I've been on tirzepatide for 4+ months – I don't have this problem. I don't really care about whether I enjoy eating. It definitely has helped reduce the incidence of stress-induced overeating and binge eating. My main problem has been gastrointestinal side effects (especially acid reflux), but they are manageable and have been moderating with time. I still somewhat enjoy eating (even if not as much as I used to), but are so many other pleasures in life besides food anyway.
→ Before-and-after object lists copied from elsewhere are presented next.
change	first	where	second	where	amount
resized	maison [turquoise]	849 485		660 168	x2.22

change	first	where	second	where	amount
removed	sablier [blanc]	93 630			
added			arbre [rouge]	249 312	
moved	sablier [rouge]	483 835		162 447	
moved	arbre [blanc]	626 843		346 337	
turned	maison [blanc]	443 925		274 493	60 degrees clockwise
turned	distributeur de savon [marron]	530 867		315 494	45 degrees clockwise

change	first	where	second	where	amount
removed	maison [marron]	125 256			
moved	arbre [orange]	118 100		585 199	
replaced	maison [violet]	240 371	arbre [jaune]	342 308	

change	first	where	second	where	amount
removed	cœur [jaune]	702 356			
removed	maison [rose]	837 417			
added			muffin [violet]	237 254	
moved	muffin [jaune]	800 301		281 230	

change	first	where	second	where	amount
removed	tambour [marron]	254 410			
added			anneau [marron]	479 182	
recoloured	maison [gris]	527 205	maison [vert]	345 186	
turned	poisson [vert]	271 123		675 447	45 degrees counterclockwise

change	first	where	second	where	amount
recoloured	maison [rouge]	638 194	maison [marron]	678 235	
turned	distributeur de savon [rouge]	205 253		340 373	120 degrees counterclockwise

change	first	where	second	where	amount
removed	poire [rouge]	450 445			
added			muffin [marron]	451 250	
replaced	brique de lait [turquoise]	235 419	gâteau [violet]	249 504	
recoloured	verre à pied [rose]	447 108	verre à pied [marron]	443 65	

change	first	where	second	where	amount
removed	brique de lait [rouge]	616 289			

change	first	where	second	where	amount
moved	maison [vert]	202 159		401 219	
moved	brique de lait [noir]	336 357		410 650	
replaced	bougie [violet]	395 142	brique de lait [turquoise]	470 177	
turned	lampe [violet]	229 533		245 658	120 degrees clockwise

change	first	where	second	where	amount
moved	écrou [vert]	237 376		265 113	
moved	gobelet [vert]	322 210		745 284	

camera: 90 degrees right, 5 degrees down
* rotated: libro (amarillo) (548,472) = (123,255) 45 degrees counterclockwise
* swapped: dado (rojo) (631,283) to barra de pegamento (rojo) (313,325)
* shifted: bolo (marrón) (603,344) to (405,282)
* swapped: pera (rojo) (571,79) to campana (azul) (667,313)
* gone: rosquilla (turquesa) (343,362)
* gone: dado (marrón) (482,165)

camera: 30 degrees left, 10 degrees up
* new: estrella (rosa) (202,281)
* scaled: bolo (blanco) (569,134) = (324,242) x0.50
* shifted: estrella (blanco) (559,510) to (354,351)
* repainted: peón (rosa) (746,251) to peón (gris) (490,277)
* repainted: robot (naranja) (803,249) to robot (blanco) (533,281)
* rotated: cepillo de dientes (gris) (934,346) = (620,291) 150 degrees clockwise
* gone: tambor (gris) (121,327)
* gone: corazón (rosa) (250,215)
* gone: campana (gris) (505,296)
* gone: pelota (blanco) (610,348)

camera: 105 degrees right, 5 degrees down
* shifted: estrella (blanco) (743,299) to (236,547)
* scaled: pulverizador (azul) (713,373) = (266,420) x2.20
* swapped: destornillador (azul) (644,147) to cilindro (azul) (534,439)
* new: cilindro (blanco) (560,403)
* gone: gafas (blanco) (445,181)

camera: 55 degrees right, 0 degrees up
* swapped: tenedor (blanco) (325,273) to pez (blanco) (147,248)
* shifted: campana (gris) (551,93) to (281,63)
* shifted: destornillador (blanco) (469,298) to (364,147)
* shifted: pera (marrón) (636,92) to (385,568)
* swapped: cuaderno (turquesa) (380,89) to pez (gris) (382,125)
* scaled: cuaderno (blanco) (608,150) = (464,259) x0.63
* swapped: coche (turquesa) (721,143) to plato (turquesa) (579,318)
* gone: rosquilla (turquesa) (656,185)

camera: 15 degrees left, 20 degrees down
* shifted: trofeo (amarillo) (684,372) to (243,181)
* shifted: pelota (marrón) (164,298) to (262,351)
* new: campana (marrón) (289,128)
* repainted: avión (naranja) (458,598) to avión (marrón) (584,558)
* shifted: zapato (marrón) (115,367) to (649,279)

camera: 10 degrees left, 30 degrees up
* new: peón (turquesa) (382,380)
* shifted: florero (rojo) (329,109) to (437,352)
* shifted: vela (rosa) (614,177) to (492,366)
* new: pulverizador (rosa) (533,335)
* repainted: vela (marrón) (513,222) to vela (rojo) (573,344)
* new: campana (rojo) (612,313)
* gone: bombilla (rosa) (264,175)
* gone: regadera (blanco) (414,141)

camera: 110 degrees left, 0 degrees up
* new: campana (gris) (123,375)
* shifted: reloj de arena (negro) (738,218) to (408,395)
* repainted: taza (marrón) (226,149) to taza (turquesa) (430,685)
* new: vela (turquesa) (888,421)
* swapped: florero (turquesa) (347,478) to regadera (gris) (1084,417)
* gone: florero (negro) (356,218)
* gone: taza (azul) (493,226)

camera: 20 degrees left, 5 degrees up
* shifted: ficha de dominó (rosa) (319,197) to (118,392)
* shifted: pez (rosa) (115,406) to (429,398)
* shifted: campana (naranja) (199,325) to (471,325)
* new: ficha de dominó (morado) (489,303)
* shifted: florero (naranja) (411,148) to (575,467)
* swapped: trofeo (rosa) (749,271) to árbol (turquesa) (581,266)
I also take lisdexamfetamine. When I first started on lisdexamfetamine, I lost a lot of weight – but then I put it all back on. (It wasn't prescribed for weight loss, that was just a temporary beneficial side effect.) We also had to cut back on the dosage because it aggravates my obsessive traits. Tirzepatide doesn't seem to do anything to aggravate those traits, it is somewhere between neutral and positive in its impact on them – and I don't expect I'm going to "put it all back on" like I did with lisdexamfetamine.

ivape•6mo ago
Isn’t it $200/mo vanity drug for regular people (no medical reason for it)?. You can up with bullshit to get it, but even then it’s expensive.
bicx•6mo ago
I don’t think weight loss is vanity (assuming that’s what you mean). There are many health issues caused by obesity, and a lot of us end up paying for the advanced medical care (regardless of being obese or not) for obesity-caused illness through increased premiums and taxes to cover high Medicare costs.
ivape•6mo ago
I consider obesity a medical condition. By regular people I meant those that let go but are within diet/exercise range (not obese on paper or the eye).
raincom•6mo ago
You can make it for less than $1 per gram. So, it costs about $10 per month.
sfn42•6mo ago
Are you suggesting that people manufacture their own pharmaceuticals?
metalman•6mo ago
there are serious efforts to do just that, and as bench top chemical anslysis gets cheaper and cheaper there is an inevatabily to the comming availibility of high quality indivualy customised medications that are very inexpensive
sfn42•6mo ago
There already is a community of "amateur" drug manufacturers, and they're not known for consistent quality nor safety.
raincom•6mo ago
They source raw ingredients (chemical, bac water, needles, syringes), have it tested by joining groups for toxins, purity, etc, then mix it up.
burnt-resistor•6mo ago
It's not a vanity drug if you're obese due to genetics or side-effects of other medications.

It's myopically arrogant to throw shade with a big brush over fringe cosmetic uses when there's an incredible amount of benefit offered to formerly morbidly-obese individuals and people with seriously decompensated metabolic-associated diabetic conditions. Yes, GLP-1's are absurdly overpriced mostly in America where there are comparatively few healthcare consumer protections.